Keep alive

Contents

By default, workers are restarted on each map call. This is done to clean up resources as quickly as possible when the work is done.

Workers can be kept alive in between consecutive map calls using the keep_alive flag. This is useful when your workers have a long startup time and you need to call one of the map functions multiple times.

def foo(x):
    pass

with WorkerPool(n_jobs=4, keep_alive=True) as pool:
    pool.map(task, range(100))
    pool.map(task, range(100))  # Workers are reused here

Instead of passing the flag to the mpire.WorkerPool constructor you can also make use of mpire.WorkerPool.set_keep_alive():

with WorkerPool(n_jobs=4) as pool:
    pool.map(task, range(100))
    pool.map(task, range(100))  # Workers are restarted
    pool.set_keep_alive()
    pool.map(task, range(100))  # Workers are reused here

Caveats

Keeping workers alive works even when the function to be called or any other parameter passed on to the map function changes.

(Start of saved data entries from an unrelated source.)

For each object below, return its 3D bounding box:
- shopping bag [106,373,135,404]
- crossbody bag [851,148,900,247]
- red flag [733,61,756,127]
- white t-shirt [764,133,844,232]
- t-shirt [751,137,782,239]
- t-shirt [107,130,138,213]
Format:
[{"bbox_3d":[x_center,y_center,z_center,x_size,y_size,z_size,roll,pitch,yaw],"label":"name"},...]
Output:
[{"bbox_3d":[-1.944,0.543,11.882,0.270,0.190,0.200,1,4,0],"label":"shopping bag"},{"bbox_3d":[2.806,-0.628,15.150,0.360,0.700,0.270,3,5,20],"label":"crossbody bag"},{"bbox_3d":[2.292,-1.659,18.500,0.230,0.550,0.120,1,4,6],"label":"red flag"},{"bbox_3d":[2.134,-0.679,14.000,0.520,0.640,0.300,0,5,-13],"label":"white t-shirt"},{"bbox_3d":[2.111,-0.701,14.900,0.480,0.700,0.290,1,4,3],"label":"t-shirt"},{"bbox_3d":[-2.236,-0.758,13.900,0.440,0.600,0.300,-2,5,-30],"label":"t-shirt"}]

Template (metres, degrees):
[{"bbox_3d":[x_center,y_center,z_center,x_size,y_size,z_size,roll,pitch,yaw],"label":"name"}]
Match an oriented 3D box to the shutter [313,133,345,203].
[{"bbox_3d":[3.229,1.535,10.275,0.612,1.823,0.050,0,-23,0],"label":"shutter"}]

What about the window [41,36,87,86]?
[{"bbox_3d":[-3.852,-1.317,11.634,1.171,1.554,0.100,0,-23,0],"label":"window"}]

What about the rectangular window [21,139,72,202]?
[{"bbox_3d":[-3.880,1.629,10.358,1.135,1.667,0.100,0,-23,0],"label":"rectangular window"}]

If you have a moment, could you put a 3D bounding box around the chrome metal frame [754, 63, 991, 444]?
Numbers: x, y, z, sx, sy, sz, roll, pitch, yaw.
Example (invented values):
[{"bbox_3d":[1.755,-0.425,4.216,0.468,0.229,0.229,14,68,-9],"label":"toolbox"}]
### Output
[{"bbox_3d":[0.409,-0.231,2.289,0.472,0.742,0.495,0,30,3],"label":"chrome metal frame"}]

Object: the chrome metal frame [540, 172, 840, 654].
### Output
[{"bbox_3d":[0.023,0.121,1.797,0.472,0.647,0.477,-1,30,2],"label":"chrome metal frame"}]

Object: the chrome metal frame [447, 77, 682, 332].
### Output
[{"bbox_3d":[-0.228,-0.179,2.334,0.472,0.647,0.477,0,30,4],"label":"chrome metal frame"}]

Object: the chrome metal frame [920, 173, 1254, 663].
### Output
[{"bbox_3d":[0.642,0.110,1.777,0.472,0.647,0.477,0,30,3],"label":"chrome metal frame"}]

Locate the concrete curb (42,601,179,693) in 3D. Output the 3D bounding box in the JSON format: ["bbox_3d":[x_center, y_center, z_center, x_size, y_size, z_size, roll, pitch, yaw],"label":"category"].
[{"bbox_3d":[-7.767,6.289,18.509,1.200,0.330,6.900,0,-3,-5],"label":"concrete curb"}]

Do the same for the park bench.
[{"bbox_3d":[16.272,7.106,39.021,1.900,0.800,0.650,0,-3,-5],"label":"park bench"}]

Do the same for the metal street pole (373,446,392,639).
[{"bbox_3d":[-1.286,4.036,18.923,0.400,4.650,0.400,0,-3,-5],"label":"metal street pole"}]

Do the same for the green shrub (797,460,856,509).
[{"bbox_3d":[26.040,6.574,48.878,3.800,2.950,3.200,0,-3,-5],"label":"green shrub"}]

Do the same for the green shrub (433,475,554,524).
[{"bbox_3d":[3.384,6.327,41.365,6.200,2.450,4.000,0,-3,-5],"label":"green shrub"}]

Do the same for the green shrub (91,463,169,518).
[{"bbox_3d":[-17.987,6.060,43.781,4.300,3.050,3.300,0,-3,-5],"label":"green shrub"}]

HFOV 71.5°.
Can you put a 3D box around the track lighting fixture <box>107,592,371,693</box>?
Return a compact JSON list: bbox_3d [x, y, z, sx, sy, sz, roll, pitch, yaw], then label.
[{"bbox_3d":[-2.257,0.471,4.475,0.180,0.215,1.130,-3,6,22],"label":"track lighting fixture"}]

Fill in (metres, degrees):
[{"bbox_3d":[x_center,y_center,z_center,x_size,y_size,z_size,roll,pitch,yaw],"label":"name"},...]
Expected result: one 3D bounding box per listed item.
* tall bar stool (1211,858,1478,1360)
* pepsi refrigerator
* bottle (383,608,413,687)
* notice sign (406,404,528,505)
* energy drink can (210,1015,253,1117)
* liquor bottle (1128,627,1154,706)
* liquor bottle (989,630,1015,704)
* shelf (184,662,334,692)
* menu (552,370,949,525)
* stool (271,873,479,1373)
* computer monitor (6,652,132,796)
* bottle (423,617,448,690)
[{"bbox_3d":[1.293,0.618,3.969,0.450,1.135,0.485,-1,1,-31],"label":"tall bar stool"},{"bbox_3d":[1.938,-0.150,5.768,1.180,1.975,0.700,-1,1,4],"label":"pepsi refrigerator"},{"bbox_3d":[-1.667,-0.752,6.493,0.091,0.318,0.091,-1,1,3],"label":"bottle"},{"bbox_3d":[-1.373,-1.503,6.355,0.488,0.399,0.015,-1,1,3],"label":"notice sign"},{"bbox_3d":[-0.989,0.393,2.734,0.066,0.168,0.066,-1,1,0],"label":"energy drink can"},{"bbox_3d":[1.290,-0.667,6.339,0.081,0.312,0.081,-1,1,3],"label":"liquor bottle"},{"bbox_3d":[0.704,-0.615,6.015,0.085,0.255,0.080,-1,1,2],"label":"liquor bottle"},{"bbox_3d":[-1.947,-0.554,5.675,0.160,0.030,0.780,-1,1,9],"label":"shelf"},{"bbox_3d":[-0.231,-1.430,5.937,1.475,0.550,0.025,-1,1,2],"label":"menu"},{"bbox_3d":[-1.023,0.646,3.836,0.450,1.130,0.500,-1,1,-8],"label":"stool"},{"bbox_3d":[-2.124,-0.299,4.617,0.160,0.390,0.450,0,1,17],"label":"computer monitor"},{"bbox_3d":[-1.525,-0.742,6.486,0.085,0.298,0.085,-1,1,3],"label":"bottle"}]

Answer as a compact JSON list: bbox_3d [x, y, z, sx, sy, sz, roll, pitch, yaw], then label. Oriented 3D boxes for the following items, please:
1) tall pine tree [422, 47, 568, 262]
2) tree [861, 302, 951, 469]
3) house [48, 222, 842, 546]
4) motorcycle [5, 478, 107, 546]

However, when you’re changing either the worker_init and/or worker_exit function while keep_alive is enabled, you need to be aware this can have undesired side-effects. worker_init functions are only executed when a worker is started and worker_exit functions when a worker is terminated. When keep_alive is enabled, workers aren’t restarted in between consecutive map calls, so those functions are not called.

def init_func_1(): pass
def exit_func_1(): pass

def init_func_2(): pass
def init_func_2(): pass

with WorkerPool(n_jobs=4, keep_alive=True) as pool:
    pool.map(task, range(100), worker_init=init_func_1, worker_exit=exit_func_1)
    pool.map(task, range(100), worker_init=init_func_2, worker_exit=exit_func_2)

In the above example init_func_1 is called for each worker when the workers are started. After the first map call exit_func_1 is not called because workers are kept alive. During the second map call init_func_2 isn’t called as well, because the workers are still alive. When exiting the context manager the workers are shut down and exit_func_2 is called.

It gets even trickier when you also enable worker_lifespan. In this scenario during the first map call a worker could’ve reached its maximum lifespan and is forced to restart, while others haven’t. The exit function of the worker to be restarted is called (i.e., exit_func_1). When calling map for the second time and the exit function is changed, the other workers will execute the new exit function when they need to be restarted (i.e., exit_func_2).